Saved data entries
◆ ◆ ◆ ◆ ◆ ◆ ◆

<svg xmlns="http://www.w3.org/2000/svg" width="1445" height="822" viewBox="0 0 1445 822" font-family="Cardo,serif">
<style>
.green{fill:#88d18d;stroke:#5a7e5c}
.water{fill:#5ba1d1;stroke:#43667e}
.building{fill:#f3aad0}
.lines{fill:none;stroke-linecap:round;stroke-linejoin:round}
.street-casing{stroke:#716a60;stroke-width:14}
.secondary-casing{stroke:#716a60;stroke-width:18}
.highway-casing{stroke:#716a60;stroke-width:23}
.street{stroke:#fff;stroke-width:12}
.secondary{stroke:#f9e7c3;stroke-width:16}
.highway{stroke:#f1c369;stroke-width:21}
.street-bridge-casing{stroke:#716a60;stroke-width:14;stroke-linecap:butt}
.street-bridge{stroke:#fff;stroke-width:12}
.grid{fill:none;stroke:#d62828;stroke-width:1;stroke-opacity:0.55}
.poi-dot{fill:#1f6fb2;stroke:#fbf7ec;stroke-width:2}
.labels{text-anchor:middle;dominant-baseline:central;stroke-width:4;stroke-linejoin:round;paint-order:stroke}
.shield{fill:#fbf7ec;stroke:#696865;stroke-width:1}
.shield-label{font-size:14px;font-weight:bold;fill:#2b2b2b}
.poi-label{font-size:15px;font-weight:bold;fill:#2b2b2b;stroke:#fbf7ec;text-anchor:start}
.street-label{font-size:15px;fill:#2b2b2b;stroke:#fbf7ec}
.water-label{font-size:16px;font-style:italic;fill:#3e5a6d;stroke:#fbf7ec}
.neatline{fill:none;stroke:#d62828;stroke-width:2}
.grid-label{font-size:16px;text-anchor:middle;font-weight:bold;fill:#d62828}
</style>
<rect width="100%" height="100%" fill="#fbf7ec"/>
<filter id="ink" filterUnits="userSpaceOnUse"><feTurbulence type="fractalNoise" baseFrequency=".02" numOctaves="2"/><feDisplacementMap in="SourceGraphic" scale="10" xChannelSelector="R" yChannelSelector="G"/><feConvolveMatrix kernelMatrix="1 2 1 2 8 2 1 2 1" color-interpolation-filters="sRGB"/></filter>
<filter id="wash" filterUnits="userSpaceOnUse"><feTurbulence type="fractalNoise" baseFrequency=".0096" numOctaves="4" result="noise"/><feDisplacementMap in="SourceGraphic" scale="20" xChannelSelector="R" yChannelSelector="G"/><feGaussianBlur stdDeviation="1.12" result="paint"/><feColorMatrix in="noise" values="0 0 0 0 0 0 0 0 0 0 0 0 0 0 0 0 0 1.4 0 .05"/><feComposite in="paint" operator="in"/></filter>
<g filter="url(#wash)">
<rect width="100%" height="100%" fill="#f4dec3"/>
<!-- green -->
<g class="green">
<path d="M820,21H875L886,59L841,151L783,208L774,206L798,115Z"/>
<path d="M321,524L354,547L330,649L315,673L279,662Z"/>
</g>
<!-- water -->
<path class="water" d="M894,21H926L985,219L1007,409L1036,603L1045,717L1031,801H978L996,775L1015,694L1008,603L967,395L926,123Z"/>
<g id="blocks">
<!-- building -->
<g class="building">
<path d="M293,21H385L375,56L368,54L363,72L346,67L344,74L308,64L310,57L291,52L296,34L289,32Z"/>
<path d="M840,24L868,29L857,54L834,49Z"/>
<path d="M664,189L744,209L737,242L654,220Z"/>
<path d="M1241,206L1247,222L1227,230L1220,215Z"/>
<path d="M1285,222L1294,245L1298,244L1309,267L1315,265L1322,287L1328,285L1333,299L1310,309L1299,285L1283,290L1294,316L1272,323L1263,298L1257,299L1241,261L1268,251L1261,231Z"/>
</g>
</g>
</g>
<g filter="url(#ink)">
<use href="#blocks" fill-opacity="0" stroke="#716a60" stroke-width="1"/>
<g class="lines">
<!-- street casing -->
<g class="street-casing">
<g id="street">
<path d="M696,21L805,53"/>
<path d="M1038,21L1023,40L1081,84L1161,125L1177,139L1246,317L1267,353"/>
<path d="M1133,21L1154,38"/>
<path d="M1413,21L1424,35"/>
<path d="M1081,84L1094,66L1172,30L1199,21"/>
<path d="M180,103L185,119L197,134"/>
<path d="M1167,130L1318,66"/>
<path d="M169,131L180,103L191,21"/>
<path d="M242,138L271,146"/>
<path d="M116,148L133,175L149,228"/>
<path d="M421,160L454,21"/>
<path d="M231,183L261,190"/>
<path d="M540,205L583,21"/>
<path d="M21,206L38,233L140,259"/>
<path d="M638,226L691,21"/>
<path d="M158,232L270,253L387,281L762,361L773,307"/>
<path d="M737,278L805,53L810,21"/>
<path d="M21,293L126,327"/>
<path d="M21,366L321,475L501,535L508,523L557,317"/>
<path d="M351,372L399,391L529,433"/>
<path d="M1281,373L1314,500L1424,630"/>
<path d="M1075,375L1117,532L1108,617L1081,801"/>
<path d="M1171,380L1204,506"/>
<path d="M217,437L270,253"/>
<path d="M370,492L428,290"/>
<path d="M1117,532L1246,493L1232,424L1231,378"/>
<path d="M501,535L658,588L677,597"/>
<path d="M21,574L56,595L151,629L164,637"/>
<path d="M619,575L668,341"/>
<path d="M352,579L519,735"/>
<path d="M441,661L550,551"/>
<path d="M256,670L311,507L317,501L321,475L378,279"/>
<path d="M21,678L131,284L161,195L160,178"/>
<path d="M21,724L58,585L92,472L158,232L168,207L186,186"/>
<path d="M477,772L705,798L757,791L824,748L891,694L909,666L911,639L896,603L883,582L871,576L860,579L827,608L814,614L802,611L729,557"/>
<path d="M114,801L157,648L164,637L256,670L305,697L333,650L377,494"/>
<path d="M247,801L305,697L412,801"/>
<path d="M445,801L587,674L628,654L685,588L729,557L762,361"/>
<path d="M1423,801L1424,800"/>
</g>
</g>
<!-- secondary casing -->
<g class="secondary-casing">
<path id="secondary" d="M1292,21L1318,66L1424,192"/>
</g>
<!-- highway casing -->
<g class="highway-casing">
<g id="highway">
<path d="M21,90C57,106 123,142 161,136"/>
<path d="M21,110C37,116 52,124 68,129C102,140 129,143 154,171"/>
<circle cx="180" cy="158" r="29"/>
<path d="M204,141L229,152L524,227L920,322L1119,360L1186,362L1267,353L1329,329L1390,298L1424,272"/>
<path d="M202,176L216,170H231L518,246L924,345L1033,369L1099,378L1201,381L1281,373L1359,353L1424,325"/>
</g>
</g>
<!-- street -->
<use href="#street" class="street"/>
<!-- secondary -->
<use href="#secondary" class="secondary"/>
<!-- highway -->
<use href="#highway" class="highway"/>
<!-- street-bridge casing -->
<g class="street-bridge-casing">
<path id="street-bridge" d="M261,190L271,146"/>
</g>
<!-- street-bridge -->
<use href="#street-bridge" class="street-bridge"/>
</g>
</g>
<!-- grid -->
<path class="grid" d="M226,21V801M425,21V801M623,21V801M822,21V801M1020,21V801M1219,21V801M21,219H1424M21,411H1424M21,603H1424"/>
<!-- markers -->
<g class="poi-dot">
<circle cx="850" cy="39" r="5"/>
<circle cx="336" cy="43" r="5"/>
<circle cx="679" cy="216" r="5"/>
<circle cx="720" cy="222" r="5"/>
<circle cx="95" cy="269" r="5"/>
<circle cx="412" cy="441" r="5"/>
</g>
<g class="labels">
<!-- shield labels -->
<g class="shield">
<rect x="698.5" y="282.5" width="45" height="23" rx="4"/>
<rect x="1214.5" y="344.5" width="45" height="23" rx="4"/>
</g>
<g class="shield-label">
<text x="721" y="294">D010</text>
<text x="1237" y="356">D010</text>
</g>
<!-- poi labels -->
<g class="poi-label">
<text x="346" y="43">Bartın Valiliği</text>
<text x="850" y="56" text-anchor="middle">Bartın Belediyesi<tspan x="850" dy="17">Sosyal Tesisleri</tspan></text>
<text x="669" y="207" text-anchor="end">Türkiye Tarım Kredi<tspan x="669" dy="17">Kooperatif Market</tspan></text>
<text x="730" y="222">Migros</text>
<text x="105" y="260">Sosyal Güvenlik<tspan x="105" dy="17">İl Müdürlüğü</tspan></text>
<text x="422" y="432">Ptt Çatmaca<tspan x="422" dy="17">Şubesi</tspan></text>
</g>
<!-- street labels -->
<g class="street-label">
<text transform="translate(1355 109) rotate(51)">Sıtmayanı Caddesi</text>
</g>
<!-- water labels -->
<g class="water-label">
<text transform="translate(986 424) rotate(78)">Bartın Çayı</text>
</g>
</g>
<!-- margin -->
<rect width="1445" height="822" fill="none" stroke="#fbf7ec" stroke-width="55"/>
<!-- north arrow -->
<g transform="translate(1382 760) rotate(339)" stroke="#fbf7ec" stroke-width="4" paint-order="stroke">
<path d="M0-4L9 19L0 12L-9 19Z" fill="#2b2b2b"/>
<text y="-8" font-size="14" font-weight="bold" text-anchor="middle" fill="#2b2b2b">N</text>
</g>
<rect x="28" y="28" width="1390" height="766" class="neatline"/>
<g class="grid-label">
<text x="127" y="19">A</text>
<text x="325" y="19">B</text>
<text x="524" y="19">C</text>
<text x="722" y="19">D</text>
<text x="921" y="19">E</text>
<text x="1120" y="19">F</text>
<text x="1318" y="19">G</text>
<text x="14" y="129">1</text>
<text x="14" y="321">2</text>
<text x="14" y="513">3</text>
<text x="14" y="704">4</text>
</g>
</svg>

◆ ◆ ◆ ◆ ◆ ◆ ◆

• **EXERCISE PROMPT**:
The answer must consist of each line from the data that includes the string "feDisplacementMap".

• **TASK RESULT**:
<filter id="ink" filterUnits="userSpaceOnUse"><feTurbulence type="fractalNoise" baseFrequency=".02" numOctaves="2"/><feDisplacementMap in="SourceGraphic" scale="10" xChannelSelector="R" yChannelSelector="G"/><feConvolveMatrix kernelMatrix="1 2 1 2 8 2 1 2 1" color-interpolation-filters="sRGB"/></filter>
<filter id="wash" filterUnits="userSpaceOnUse"><feTurbulence type="fractalNoise" baseFrequency=".0096" numOctaves="4" result="noise"/><feDisplacementMap in="SourceGraphic" scale="20" xChannelSelector="R" yChannelSelector="G"/><feGaussianBlur stdDeviation="1.12" result="paint"/><feColorMatrix in="noise" values="0 0 0 0 0 0 0 0 0 0 0 0 0 0 0 0 0 1.4 0 .05"/><feComposite in="paint" operator="in"/></filter>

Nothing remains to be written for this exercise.